Dallas transgender community on edge in midst of violent attacks
By Galilee Abdullah
In late May, hundreds of mourners packed a church in the heart of the Dallas LGBTQ community to remember the life of Muhlaysia Booker. The transgender 22-year-old was shot and killed in May, her body found on a street in Far East Dallas.
Her death came just a month after she was brutally beaten in an incident that was captured on cellphone video that went viral on social media.
Those who knew Booker said she was unapologetic about being transgender — about being herself.
Jazmine Bandz, a black trans woman who was close to Booker, had a message for those who gathered.
“I just ask our community, whether it’s the black community, the human community, the aliens, and whoever else is here,” she said as the crowd laughed. “If you see somebody trans, do not make it hard for them because we already live a life full of pain.”
Booker’s death is just one of a string of killings and violent attacks on black transgender women in Dallas.
Last fall, 29-year-old Brittany White was found shot to death in a car in southeast Dallas. And on June 1, the body of 26-year-old Chynal Lindsey was pulled from White Rock Lake.
They join a list of other transgender women who have been killed in North Texas in years past.
Many of these cases are still open. In 2013, 34-year-old Artegus Madden was found shot in her home in Savaannah, a small town east of Denton. In 2015, 22-year-old Shade Schuler was found shot to death.
Transgender people in Dallas say this violence is scary, but they’re trying not to live in fear. Naomi Green, a black transgender woman, helped lead the support effort for Booker following the filmed attack in April.
“Silence is agreeance,” Green said. “I’m always outspoken and speaking the truth. I don’t fear what can come of all of this. I continue to live my life every day.”
Dallas police say they’re looking into possible connections between the recent killings, as well as a non-fatal stabbing of a 26-year-old transgender woman in April.
At a press conference this week, Dallas Police chief U. Renee Hall said the department reached out to the FBI and is asking the community to come forward with any information.
Bandz, who spoke at Booker’s funeral, asked Hall at the conference about the recent violence. “What are we going to do to … stop the violence against people like me?”

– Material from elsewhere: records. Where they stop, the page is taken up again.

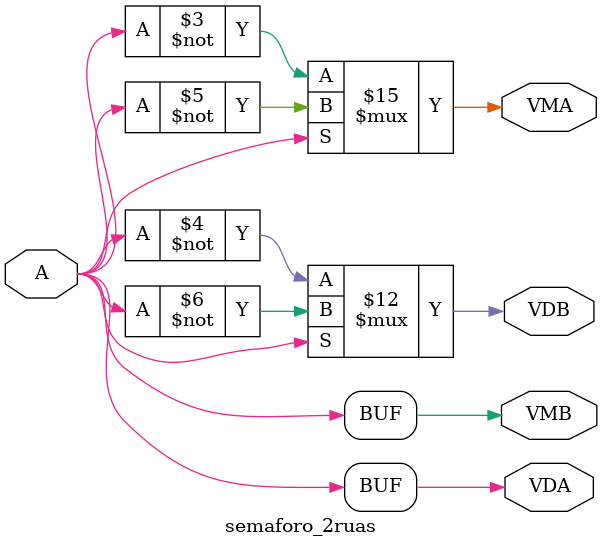
<source format=sv>
module semaforo_2ruas(
    input logic A,
    output logic VDA, VMA, VDB, VMB);
    
    always_comb 
        if (A == 0) begin
         VMA <= ~A;
         VDB <= ~A; 
         VDA <= A;
         VMB <= A;
        end  else begin
         VDA <= A;
         VMB <= A;
         VMA <= ~A;
         VDB <= ~A;
        end
endmodule
</source>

Hall answered: “That’s our goal: to provide safety to each and every person in the community.”
Violence against transgender people has been happening across the country in recent months. The Human Rights Campaign is referring to this violence as a national crisis. In April in Ohio, 21-year-old Claire Legato, a black transgender woman, was shot in the head and died from her injuries. In Philadelphia, 40-year-old Michelle “Tamika” Washington, also a black transgender woman, was fatally shot in May.
Nationwide, at least seven transgender people have been killed this year — and all were black trans women, according to the Human Rights Campaign. Over the last several years, over three-quarters of transgender people killed were black trans women.

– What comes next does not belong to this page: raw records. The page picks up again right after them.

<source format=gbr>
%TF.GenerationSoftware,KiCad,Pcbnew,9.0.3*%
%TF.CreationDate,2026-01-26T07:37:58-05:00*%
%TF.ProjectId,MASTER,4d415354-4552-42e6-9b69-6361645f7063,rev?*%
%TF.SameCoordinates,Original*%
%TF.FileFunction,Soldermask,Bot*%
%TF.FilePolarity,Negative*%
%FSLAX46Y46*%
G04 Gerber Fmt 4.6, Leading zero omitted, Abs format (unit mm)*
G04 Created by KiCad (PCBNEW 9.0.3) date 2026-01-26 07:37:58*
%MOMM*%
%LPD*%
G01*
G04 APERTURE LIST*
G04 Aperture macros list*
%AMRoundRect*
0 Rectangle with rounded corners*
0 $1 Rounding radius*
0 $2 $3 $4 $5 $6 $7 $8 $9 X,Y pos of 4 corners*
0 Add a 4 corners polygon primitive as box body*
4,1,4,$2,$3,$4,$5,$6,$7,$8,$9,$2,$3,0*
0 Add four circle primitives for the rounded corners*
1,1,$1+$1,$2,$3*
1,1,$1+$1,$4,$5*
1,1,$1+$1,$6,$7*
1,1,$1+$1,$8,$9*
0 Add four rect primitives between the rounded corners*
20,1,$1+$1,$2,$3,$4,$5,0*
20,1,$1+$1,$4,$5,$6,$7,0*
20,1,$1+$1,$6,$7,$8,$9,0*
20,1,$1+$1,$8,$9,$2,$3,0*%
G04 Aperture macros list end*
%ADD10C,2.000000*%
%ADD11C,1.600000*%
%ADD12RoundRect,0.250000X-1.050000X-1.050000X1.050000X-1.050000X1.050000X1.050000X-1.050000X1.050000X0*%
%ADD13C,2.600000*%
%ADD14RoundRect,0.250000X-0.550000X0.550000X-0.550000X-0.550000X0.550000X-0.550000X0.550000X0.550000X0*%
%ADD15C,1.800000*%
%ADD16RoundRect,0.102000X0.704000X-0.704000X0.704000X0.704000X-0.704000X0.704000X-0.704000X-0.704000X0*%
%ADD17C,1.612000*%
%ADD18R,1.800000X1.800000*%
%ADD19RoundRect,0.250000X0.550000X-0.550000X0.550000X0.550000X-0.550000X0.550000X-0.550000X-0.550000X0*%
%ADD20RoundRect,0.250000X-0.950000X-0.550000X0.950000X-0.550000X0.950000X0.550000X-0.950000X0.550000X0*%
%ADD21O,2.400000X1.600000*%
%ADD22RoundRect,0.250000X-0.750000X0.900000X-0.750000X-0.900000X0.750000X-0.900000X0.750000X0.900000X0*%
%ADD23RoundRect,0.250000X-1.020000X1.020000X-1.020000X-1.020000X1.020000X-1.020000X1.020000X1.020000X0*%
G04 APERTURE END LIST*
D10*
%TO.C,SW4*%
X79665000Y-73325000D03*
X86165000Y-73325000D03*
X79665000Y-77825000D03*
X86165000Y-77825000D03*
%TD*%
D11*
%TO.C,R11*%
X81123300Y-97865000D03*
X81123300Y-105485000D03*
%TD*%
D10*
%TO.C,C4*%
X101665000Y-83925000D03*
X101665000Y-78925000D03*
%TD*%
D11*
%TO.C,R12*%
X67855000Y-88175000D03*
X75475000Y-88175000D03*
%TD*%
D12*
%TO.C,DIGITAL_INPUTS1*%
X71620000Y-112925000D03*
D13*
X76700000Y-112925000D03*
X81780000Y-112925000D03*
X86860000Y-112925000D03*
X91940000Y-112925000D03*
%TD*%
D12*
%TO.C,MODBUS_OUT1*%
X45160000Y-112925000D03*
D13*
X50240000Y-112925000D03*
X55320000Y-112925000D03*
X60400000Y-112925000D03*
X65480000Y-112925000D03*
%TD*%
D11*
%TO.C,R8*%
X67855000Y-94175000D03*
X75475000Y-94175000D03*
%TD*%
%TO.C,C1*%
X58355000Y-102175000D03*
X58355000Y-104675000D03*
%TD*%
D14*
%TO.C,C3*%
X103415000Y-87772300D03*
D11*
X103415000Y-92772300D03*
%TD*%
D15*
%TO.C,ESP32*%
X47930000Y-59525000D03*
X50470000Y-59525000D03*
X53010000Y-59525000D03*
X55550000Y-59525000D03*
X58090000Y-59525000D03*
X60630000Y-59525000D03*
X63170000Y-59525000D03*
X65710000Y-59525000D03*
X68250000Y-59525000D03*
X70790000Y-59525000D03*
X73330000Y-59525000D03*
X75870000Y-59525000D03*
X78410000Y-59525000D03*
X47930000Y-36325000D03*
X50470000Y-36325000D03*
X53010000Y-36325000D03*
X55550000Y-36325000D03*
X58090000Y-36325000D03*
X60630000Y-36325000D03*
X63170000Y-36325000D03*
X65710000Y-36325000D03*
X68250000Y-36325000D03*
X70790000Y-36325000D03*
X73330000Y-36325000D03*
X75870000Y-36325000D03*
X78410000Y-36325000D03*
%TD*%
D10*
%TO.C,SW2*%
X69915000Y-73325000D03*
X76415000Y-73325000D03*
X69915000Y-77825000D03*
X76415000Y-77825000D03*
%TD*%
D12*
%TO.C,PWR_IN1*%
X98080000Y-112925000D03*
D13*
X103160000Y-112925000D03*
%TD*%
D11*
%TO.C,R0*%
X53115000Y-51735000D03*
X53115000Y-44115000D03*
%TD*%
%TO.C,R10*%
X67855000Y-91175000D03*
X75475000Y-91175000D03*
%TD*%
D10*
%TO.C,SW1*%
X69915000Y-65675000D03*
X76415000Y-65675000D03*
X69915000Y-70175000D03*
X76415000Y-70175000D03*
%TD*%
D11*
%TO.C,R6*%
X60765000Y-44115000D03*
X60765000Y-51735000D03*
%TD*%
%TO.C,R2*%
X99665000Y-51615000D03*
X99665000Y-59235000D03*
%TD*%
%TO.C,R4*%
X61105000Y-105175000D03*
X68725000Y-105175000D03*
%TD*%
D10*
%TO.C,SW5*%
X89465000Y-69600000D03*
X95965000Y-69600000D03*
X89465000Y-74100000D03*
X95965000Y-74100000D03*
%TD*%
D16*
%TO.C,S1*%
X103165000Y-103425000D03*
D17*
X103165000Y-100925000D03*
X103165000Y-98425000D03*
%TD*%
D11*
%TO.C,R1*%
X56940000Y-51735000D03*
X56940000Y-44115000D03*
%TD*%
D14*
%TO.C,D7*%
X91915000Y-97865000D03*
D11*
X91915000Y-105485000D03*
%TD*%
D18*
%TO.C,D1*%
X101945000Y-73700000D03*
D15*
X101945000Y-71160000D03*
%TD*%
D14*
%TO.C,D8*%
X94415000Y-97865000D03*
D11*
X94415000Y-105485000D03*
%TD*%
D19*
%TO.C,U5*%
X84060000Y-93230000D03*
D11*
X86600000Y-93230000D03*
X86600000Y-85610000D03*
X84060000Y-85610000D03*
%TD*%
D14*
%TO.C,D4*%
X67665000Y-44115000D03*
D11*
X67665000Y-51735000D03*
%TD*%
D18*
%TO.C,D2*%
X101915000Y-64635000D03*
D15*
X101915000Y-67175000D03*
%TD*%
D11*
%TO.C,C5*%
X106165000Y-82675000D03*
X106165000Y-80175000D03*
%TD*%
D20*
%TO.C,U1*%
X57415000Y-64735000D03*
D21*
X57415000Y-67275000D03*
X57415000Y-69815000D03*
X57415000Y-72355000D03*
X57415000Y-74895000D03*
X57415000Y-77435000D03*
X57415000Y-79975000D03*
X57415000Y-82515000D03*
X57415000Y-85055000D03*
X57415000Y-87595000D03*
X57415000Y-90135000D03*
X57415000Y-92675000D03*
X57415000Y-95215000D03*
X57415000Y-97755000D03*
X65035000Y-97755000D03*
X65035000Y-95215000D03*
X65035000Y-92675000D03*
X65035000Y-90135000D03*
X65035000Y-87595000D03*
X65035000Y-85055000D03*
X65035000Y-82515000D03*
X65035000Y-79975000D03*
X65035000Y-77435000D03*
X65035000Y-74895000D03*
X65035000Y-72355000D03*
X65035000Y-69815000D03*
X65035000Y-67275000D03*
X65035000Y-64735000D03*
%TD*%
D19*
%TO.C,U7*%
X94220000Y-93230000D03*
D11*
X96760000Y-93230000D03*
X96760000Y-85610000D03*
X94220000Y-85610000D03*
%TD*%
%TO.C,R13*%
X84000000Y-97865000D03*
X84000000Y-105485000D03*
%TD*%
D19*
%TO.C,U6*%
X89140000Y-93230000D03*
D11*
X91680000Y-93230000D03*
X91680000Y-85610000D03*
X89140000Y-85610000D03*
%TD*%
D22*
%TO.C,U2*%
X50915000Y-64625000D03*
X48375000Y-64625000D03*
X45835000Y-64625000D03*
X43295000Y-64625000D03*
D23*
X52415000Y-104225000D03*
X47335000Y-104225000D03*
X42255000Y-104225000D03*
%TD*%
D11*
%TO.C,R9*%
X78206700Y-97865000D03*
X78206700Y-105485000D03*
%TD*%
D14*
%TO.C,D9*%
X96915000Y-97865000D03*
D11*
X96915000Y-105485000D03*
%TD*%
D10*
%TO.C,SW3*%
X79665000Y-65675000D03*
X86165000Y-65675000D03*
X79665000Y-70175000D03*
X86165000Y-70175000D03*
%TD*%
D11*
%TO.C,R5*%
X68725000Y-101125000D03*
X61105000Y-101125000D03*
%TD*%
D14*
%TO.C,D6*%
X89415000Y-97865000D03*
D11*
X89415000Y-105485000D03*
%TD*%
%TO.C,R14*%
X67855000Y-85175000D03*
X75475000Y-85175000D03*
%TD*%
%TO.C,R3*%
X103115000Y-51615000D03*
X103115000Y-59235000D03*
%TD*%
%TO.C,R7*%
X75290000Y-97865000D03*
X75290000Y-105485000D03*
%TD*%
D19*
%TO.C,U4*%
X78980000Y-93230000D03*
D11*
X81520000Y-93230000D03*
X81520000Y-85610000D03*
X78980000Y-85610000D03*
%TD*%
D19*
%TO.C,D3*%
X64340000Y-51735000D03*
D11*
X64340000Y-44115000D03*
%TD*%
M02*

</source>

Kirk Myers is founder of Abounding Prosperity, a Dallas nonprofit that addresses economic and social disparities facing African-Americans, with an emphasis on the black LGBTQ community. He said the statistics are unacceptable, more so considering the role that trans women of color have played in LGBTQ history.
Two trans women of color actually helped start the gay rights movement. Marsha P. Johnson, a black trans woman, and Sylvia Rivera, a Latina trans woman, sparked the Stonewall Inn uprising 50 years ago in New York City.
“A lot of the larger LGBTQ community is enjoying the benefits of the struggles of trans women,” Myers said. “It is unfortunate that today trans women are, in some regards, no further along than they were then… in most regards.”
Transgender people face many hurdles. They often aren’t accepted by their families. The suicide rate is disproportionately high, and they face marginalization and employment discrimination. The Human Rights Campaign estimates that the unemployment rate among transgender people is three times that of the general population. And, more than 1 in 3 report living in poverty.
In addition to already existing homophobia and transphobia, there has been legislation proposed at both the state and federal level targeting transgender people, such as so-called “bathroom bills” and the military ban. Many transgender people also face harassment and abuse from law enforcement.
All of these circumstances push many trans women into sex work to survive.
“You are dealing with the stigma and the transphobia and homophobia,” Naomi Green, who also works at Abounding Prosperity, said. “… and if you don’t have a legal name change, it’s hard to get a job, or you can’t get a job. Honestly even, they refuse to provide services just because you’re trans.”
Leslie McMurray is transgender education and advocacy coordinator at the Resource Center, an LGBTQ organization in Dallas. She’s also trans.
“We have to offer black trans women something better than sex work to get by, ” she said. “Because they deserve more than that, they deserve equal opportunity, equal employment, they should be able to work as administrative assistants, and airline pilots, and physician assistants, and anything that their time and talent will take them to do.”
Careers that transgender women like Brittany White, Muhlaysia Booker and Chynal Lindsey didn’t have the chance to pursue.